Female dogs and cats have a midline incision in their abdomen. Male dogs have an incision just above the scrotum and male cats have two incisions: one in each side of the scrotum. Check the incision site at least twice daily. What you see the day of surgery is what we consider normal. There should be no drainage. Redness and swelling should be minimal. Male cats may appear as if they still have testicles. This is normal and the swelling should subside gradually through the recovery period. All animals receive pain medications before and after surgery.

If this occurs, an E-collar must be applied to prevent chewing or licking at the incision.

If your female dog or cat was in heat at the time of surgery, you must keep her away from intact males for at least two weeks. While she is unable to become pregnant, she may still attract intact males for a short period of time. If a male dog attempts to breed with a recently altered female, it can cause serious – possibly even life-threatening – damage to the female.

Unless you are told otherwise, your pet does not have external sutures. All sutures are absorbable on the inside of the body, and surgical glue has been applied to the skin at the incision. Do not clean or apply topical ointment to the incision site. If you are told that your pet has skin sutures or skin staples, you need to schedule an appointment for suture/staple removal in 10-14 days. Male cats do not have any sutures.

Some animals are active after surgery. It is very important that you limit your pet’s activity for the next 10-14 days. No running, jumping, playing, swimming, or other strenuous activity during the recovery period. Pets must be kept indoors where they can stay clean, dry and warm. Do not bathe your pet during the recovery period. Dogs must be walked on a leash, and cats must be kept inside. Keep your pet quiet. Dogs and female cats have sutures that provide strength to the tissues while they heal. Any strenuous activity could disrupt this healing process. The healing process takes at least 10 days.

Your pet’s appetite should return gradually within 24 hours of surgery. Diarrhea, vomiting, and/or lethargy lasting more than 24 hours after surgery is not normal, and you should contact us immediately at (503) 480-7729. Do not change your pet’s diet at this time, and do not give junk food, table scraps, milk, or any other “people” food for a period of one week. This could mask post-surgical complications.

Spaying and neutering are considered safe surgeries, but there are risks associated with any surgery or anesthesia. Complications can occur. Minimal redness and swelling should resolve within several days. If it persists longer, please contact us. We may wish to schedule a recheck appointment for your pet at our clinic. Please contact us immediately if you notice any of the following:

  • pale gums
  • depression
  • vomiting
  • diarrhea
  • discharge or bleeding from the incision
  • difficulty urinating
  • labored breathing

If you have any questions or concerns directly related to the surgery during the recovery period, please call this office at (503) 480-7729. If there is an emergency after our normal operating hours, contact your regular veterinarian or call Salem Veterinary Emergency Clinic at (503) 588-8082. If our vet noted a medical problem in your pet, such as an ear infection, at the time of examination, we recommend that you make an appointment with your regular veterinarian to address the problem as soon as possible.

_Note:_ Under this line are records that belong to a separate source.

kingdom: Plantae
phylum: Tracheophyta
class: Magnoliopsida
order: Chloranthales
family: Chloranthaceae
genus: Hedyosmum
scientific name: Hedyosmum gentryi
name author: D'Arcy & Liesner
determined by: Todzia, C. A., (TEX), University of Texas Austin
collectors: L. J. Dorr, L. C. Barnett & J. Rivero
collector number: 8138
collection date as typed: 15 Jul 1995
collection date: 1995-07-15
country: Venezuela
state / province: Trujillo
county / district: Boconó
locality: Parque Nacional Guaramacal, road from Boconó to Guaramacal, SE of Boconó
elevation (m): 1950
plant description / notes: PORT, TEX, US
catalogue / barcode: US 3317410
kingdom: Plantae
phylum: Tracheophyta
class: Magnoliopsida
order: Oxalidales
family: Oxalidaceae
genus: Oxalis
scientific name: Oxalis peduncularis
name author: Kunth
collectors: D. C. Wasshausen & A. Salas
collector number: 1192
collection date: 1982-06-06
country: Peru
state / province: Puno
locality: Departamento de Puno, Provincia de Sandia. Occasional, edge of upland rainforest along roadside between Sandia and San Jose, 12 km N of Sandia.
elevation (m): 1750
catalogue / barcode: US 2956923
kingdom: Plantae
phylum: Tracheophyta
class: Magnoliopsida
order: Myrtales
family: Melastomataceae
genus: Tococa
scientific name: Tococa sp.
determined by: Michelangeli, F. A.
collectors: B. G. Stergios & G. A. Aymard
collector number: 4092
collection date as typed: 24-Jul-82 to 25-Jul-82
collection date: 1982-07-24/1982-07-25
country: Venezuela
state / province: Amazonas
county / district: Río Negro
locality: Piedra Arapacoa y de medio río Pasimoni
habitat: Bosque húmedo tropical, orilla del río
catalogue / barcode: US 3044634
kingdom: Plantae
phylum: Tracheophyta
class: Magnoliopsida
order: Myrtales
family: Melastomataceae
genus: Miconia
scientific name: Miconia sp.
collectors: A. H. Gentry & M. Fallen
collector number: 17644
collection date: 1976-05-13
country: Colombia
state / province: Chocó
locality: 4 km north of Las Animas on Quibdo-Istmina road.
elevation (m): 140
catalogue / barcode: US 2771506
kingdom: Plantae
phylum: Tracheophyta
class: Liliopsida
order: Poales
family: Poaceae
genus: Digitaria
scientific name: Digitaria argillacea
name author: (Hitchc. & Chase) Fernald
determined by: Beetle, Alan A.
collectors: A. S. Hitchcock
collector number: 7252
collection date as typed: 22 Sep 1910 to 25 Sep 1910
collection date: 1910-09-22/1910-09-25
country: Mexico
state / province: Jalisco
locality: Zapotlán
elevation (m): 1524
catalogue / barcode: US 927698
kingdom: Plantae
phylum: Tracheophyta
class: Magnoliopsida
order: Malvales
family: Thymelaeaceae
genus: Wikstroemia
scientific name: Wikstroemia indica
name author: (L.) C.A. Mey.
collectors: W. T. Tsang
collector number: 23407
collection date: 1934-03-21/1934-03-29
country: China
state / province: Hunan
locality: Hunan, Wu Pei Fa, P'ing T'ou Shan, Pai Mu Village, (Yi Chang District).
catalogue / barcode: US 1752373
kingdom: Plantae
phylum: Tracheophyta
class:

Willamette Humane Society’s Spay and Neuter Clinic will treat at our clinic, during normal operating hours, any post-operative complications resulting directly from this surgery if the above post-operative instructions are followed in full. Your regular veterinarian must address illnesses or injuries that are not a direct result of this surgery. Please call for an appointment as soon as you see cause for concern. Willamette Humane Society cannot be held responsible for any complications resulting from failure to follow post-operative instructions or for any contagious diseases for which the animal was not previously vaccinated.